*Your assignment*: Return the following data exactly, with all pictures left out.

(Items from a data source)
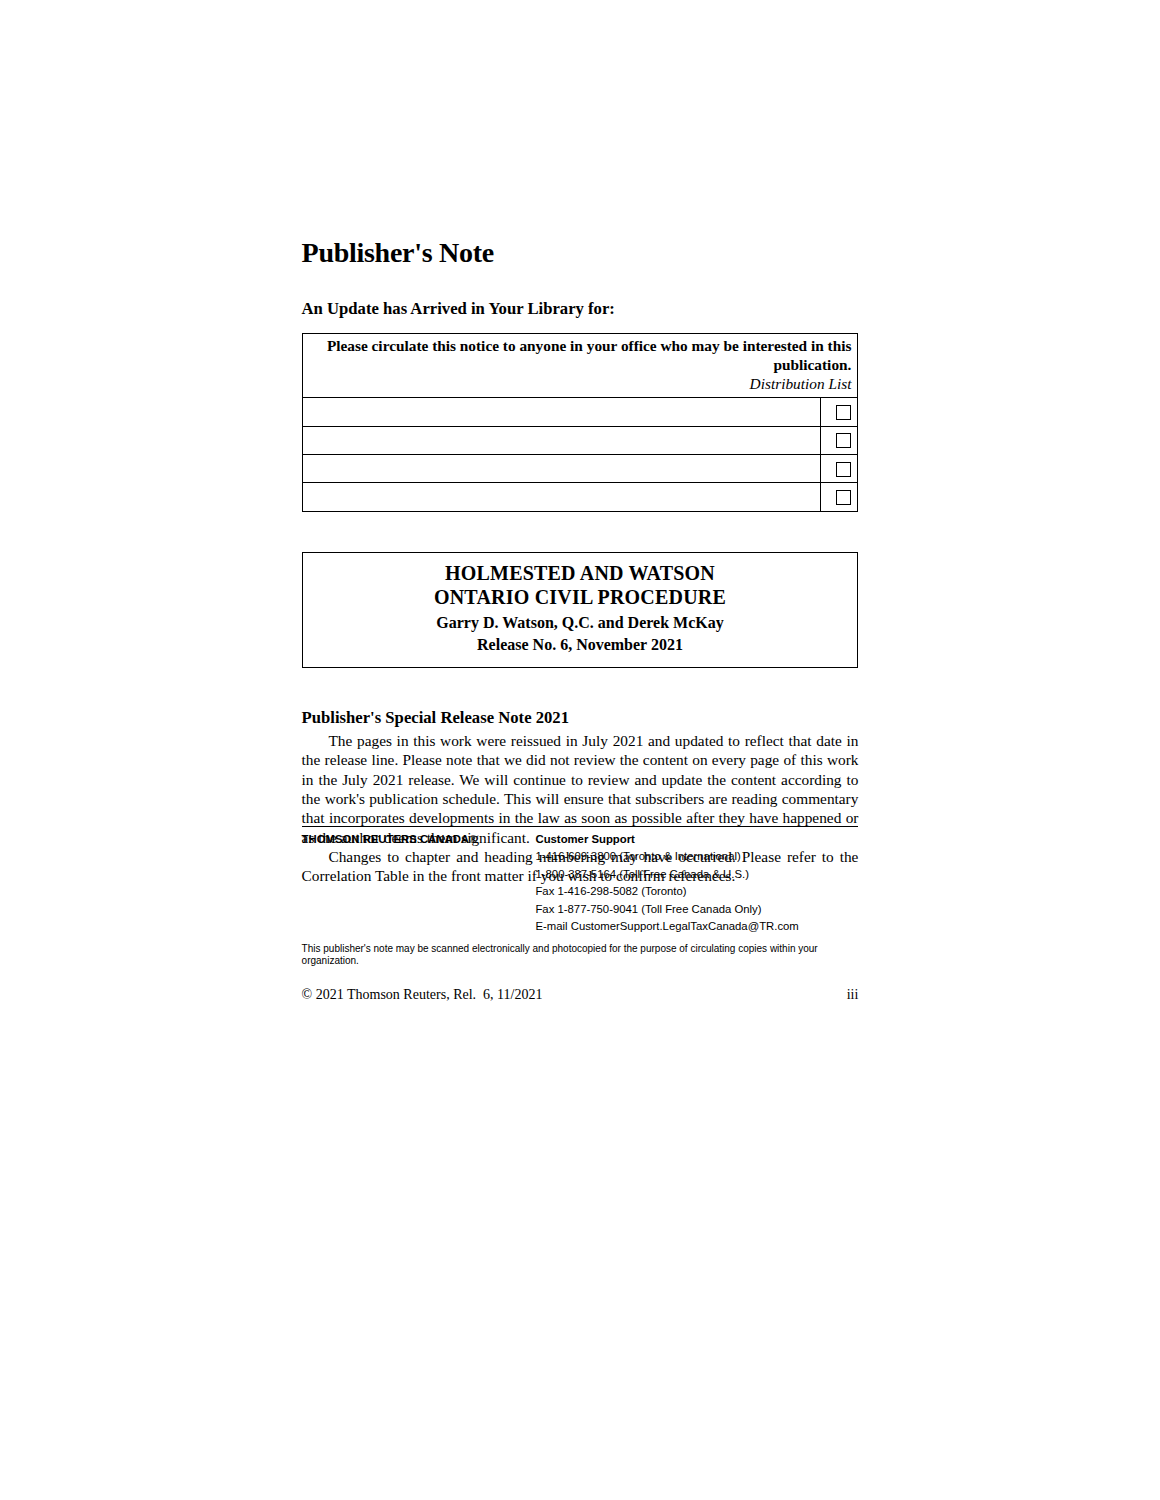Publisher's Note
An Update has Arrived in Your Library for:
| Please circulate this notice to anyone in your office who may be interested in this publication. Distribution List |
| HOLMESTED AND WATSON ONTARIO CIVIL PROCEDURE Garry D. Watson, Q.C. and Derek McKay Release No. 6, November 2021 |
Publisher's Special Release Note 2021
The pages in this work were reissued in July 2021 and updated to reflect that date in the release line. Please note that we did not review the content on every page of this work in the July 2021 release. We will continue to review and update the content according to the work's publication schedule. This will ensure that subscribers are reading commentary that incorporates developments in the law as soon as possible after they have happened or as the author deems them significant.
Changes to chapter and heading numbering may have occurred. Please refer to the Correlation Table in the front matter if you wish to confirm references.
| THOMSON REUTERS CANADA® | Customer Support 1-416-609-3800 (Toronto & International) 1-800-387-5164 (Toll Free Canada & U.S.) Fax 1-416-298-5082 (Toronto) Fax 1-877-750-9041 (Toll Free Canada Only) E-mail CustomerSupport.LegalTaxCanada@TR.com |
This publisher's note may be scanned electronically and photocopied for the purpose of circulating copies within your organization.
© 2021 Thomson Reuters, Rel. 6, 11/2021 iii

*Completed task*:
Publisher's Note
An Update has Arrived in Your Library for:
| Please circulate this notice to anyone in your office who may be interested in this publication. Distribution List |
| HOLMESTED AND WATSON ONTARIO CIVIL PROCEDURE Garry D. Watson, Q.C. and Derek McKay Release No. 6, November 2021 |
Publisher's Special Release Note 2021
The pages in this work were reissued in July 2021 and updated to reflect that date in the release line. Please note that we did not review the content on every page of this work in the July 2021 release. We will continue to review and update the content according to the work's publication schedule. This will ensure that subscribers are reading commentary that incorporates developments in the law as soon as possible after they have happened or as the author deems them significant.
Changes to chapter and heading numbering may have occurred. Please refer to the Correlation Table in the front matter if you wish to confirm references.
| THOMSON REUTERS CANADA® | Customer Support 1-416-609-3800 (Toronto & International) 1-800-387-5164 (Toll Free Canada & U.S.) Fax 1-416-298-5082 (Toronto) Fax 1-877-750-9041 (Toll Free Canada Only) E-mail CustomerSupport.LegalTaxCanada@TR.com |
This publisher's note may be scanned electronically and photocopied for the purpose of circulating copies within your organization.
© 2021 Thomson Reuters, Rel. 6, 11/2021 iii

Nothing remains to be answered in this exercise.